Don’t forget about persistent Treasury supply concerns, expectations of a higher long-run neutral rate, and the likelihood of policy normalization under a new Fed chair. Markets anticipate Powell will gradually lower fed funds rates toward 3.25 percent before his term ends, supporting a base case of easing reflation pressures without triggering a deep downturn or renewed inflation. In the short term, with the FOMC expected to hold steady and Powell likely to maintain a cautious tone, attention is turning to the Treasury refunding announcement, where a potential increase in buybacks could boost demand for long-duration debt.

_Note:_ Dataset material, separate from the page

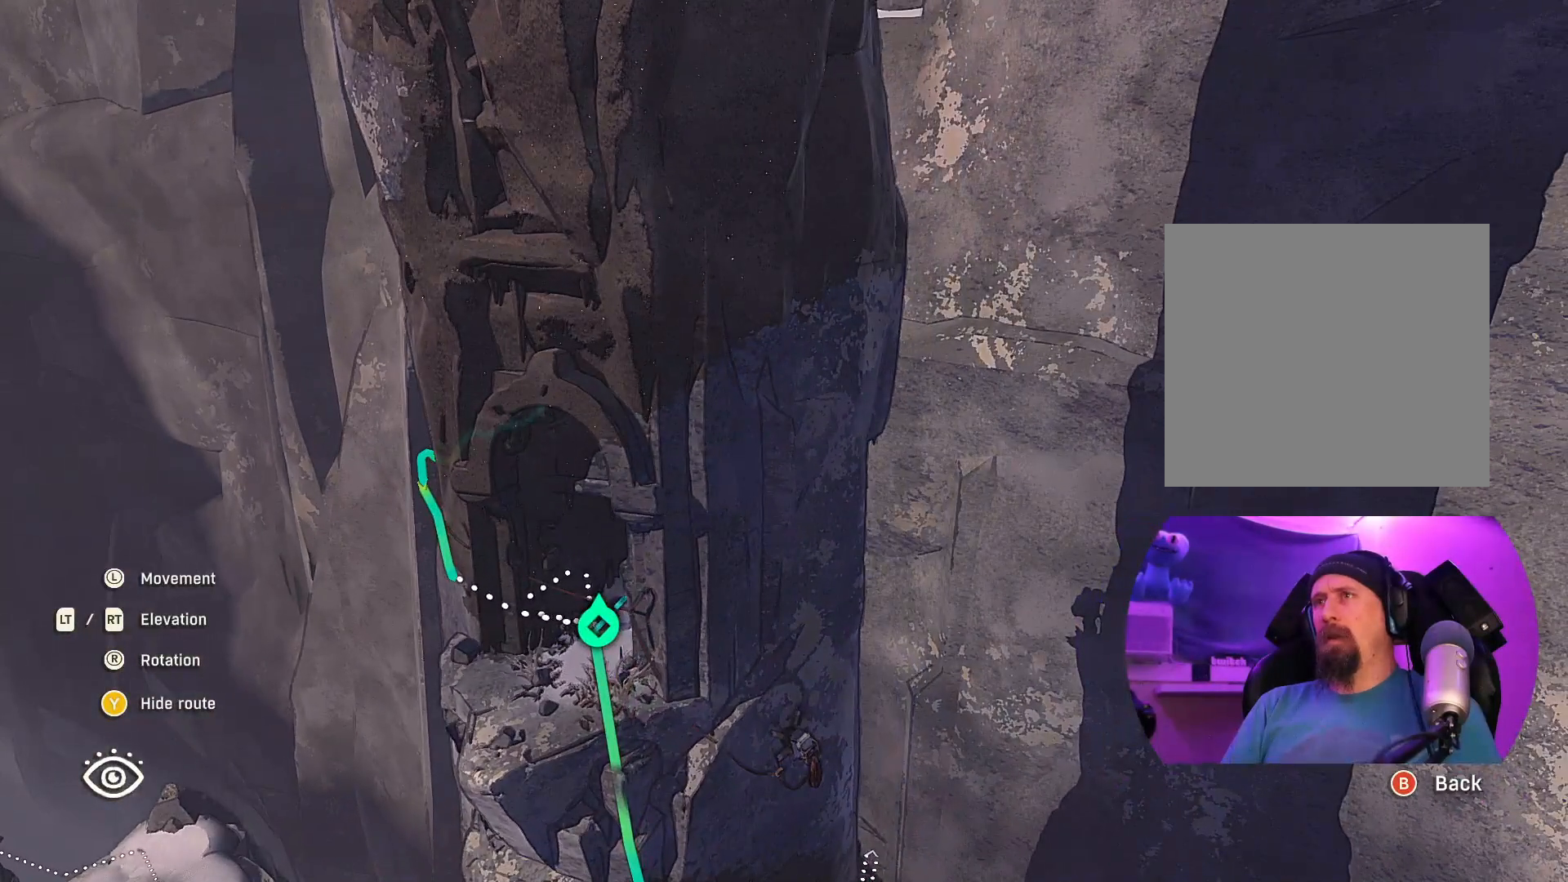
{"buttons": [], "left_stick": "center", "right_stick": "center", "events": []}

Mortgage rates are expected to end 2025 and 2026 at 6.4 percent and 6.0 percent, respectively, downward revisions compared with last month’s forecast of 6.5 percent and 6.1 percent, according to the July 2025 Economic and Housing Outlook from the Fannie Mae Economic and Strategic Research (ESR) Group. The ESR Group also updated its home price growth forecast this month and now projects annual home price growth, on a Q4/Q4 basis, of 2.8 percent in 2025 and 1.1 percent in 2026. These are downward revisions compared with the previously projected 4.1 percent and 2.0 percent. Total home sales are forecast at 4.85 million units in 2025 and 5.35 million units in 2026. Mortgage rates fell for the first time in three weeks in Freddie Mac’s Primary Mortgage Market Survey. For the week ending July 24, the 30- and 15-year mortgage rates declined 1-basis point and 5-basis points, respectively, to 6.74 percent and 5.87 percent, and are now just 4-basis points and 20-basis points lower from a year ago.

Today’s lone data point was the always-volatile durable goods orders for June (-9.3 percent, but ex-transportation +.2 percent). We begin the day with Agency MBS prices little changed from Thursday’s close, the 2-year yielding 3.92, and the 10-year yielding 4.41 after closing yesterday at 4.41 percent.